Sécurité intraitable

Où mènent ces caméras? Les hommes de la CFMJ le verront seuls. Chef de la sécurité, Carlo Bossotto, est intraitable: «Pas de journaliste dans le secteur réservé aux employés.» Son concept étant entièrement basé sur l'étanchéité des zones et des circulations – employés et clients ne se croisent que dans les lieux de jeux – il s'y tient. On saura seulement que la salle de surveillance est occupée 24 heures sur 24, et que les croupiers peuvent toujours l'alerter. Au moindre doute, les images du moment litigieux sont conservées, décortiquées et peuvent être montrées aux clients. Au total, 10% des effectifs du casino sont affectés à la sécurité.

Dernier point névralgique, l'entrée. Pour pouvoir jouer, chaque client doit présenter une pièce d'identité et son nom passe à travers l'ordinateur qui vérifie s'il n'est pas interdit. Surprise! Une erreur de date de naissance et le système laisse passer un employé auquel sa fonction ferme les jeux: «En décidant d'enregistrer davantage de paramètres que nos exigences de base, ils semblent s'être compliqué la vie. Cela mérite réflexion», commente Roman Vanek.

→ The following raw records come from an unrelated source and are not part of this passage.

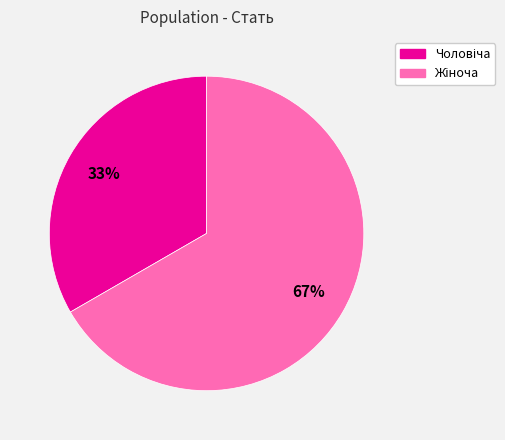

To the nearest percent, what is the average slice percentage?

50%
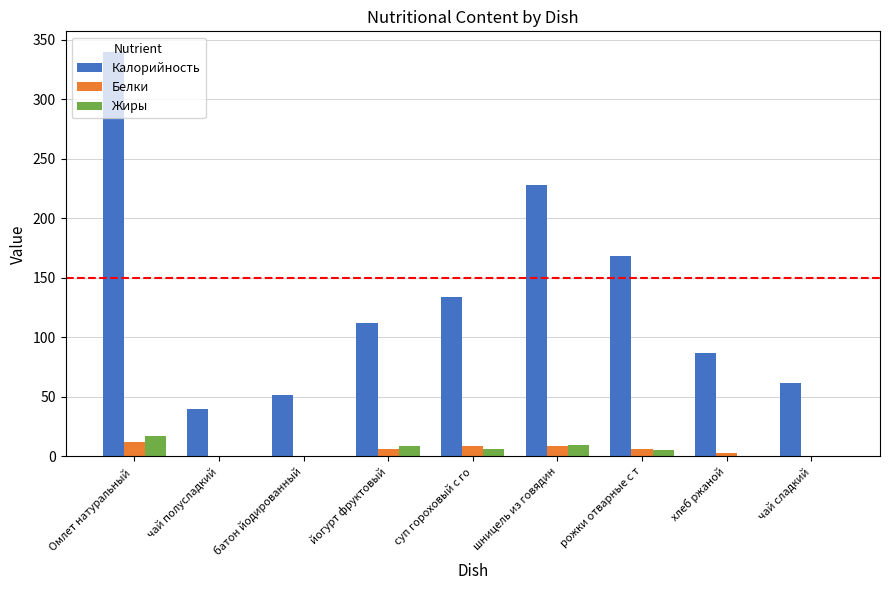

Is it true that Жиры equals 17 at Омлет натуральный ?

True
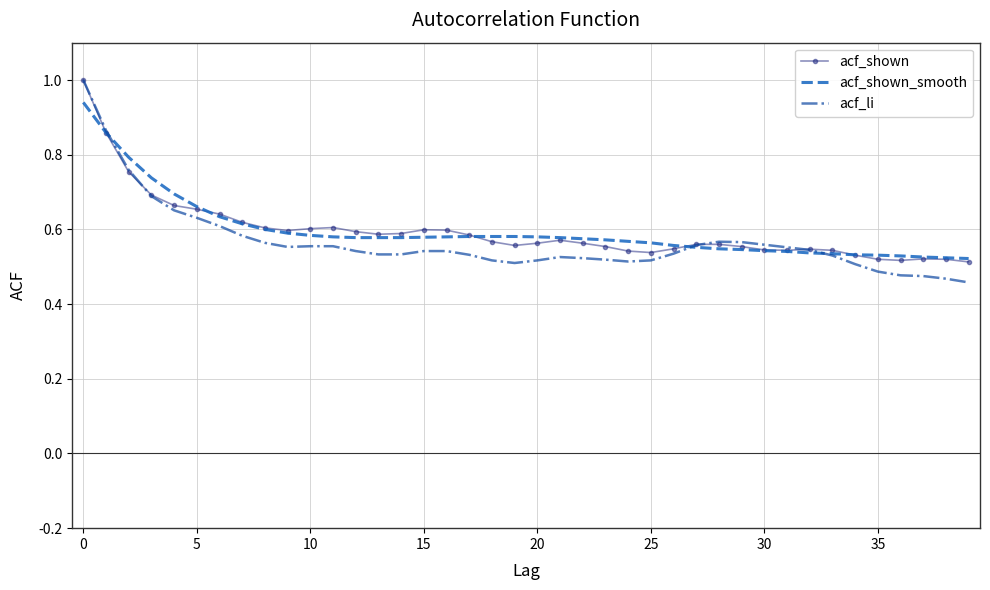

What is the highest value of the acf_li series?

1.0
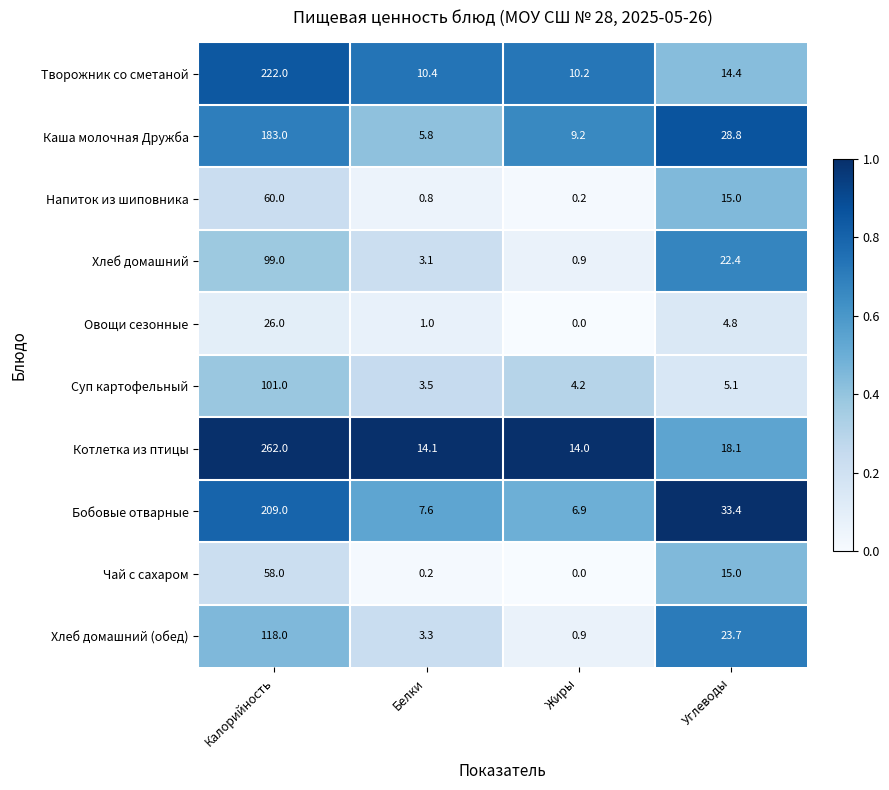

What is the total value across all series at Калорийность?

1338.0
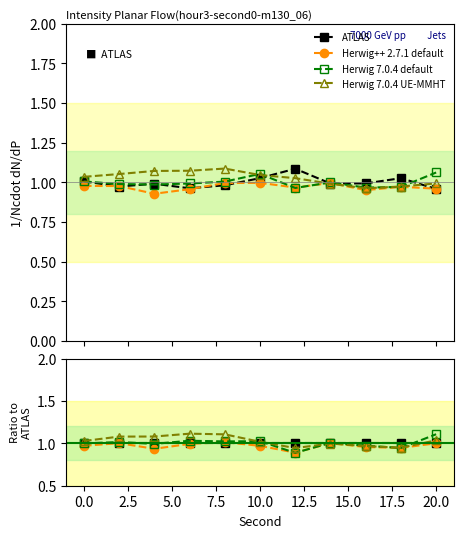

Which series has the widest spread of values?

Herwig 7.0.4 default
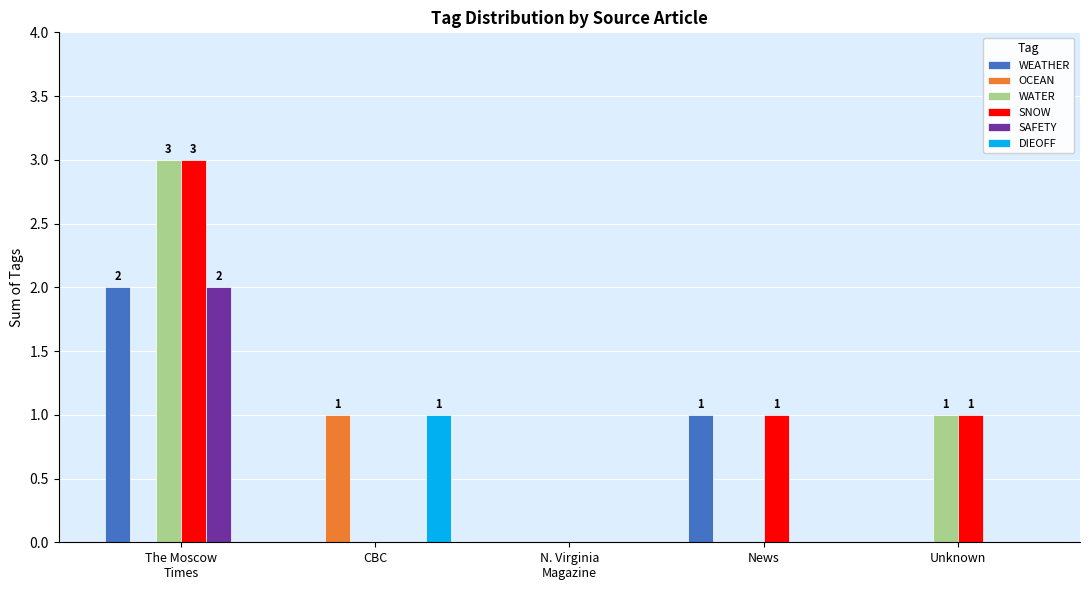

Which series has the largest total across all categories?

SNOW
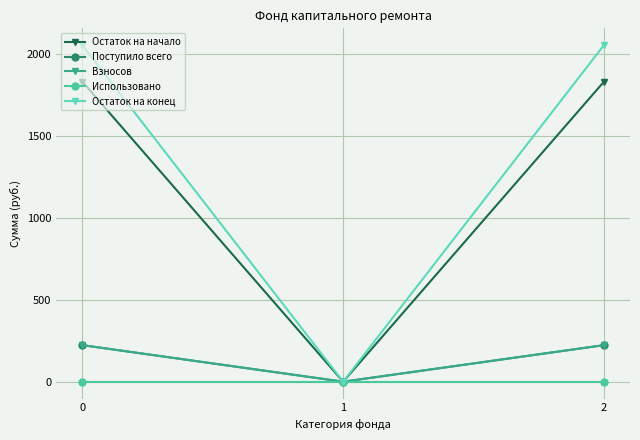

Which series changed the most between 1 and 2?

Остаток на конец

Toujours des rectifications

L'inspection approche de sa fin. Toujours détendu, Ernesto Sommer dit n'y avoir rien trouvé de désarçonnant: «Nous avons travaillé très professionnellement, nous étions prêts», juge le responsable des machines à sous. Il est vrai que, depuis le début de la procédure de concession, Baden fait figure de premier de classe. Résultat? Autorisation d'exploiter accordée, mais quelques rectifications sont quand même demandées ici et là. «Que ce soit pour le casino qui a tout intérêt à fonctionner le mieux possible, ou pour le contrôleur que nous sommes, l'inspection est utile. Toutes celles que nous avons faites ont conduit à des améliorations», commente Yves Rossier, directeur de la CFMJ. D'ici à fin août, Berne, Arosa, Schaffhouse et à nouveau Interlaken et Crans-Montana passeront à leur tour la visite.

*En allemand, Sommer et Herbst signifient respectivement été et automne.